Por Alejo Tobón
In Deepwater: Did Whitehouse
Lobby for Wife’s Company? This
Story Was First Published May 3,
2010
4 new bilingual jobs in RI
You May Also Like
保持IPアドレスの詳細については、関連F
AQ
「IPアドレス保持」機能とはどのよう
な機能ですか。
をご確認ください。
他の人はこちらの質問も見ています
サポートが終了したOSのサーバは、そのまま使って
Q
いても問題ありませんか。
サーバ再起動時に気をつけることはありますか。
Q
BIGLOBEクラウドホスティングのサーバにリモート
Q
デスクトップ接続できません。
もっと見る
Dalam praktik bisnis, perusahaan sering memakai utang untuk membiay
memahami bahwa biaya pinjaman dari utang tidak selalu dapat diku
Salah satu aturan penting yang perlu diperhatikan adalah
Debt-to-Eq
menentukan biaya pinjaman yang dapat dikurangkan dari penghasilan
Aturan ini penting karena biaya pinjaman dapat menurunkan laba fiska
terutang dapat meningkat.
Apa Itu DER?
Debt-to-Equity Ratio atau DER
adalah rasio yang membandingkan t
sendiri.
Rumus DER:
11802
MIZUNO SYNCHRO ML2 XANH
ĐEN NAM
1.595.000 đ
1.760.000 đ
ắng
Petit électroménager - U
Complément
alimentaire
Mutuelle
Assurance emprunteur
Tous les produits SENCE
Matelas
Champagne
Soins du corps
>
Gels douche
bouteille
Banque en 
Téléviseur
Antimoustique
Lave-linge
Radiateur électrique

--

## EXERCISE PROMPT
In the entries, find every line holding "dapat" and copy it.

## TASK OUTPUT
memahami bahwa biaya pinjaman dari utang tidak selalu dapat diku
menentukan biaya pinjaman yang dapat dikurangkan dari penghasilan
Aturan ini penting karena biaya pinjaman dapat menurunkan laba fiska
terutang dapat meningkat.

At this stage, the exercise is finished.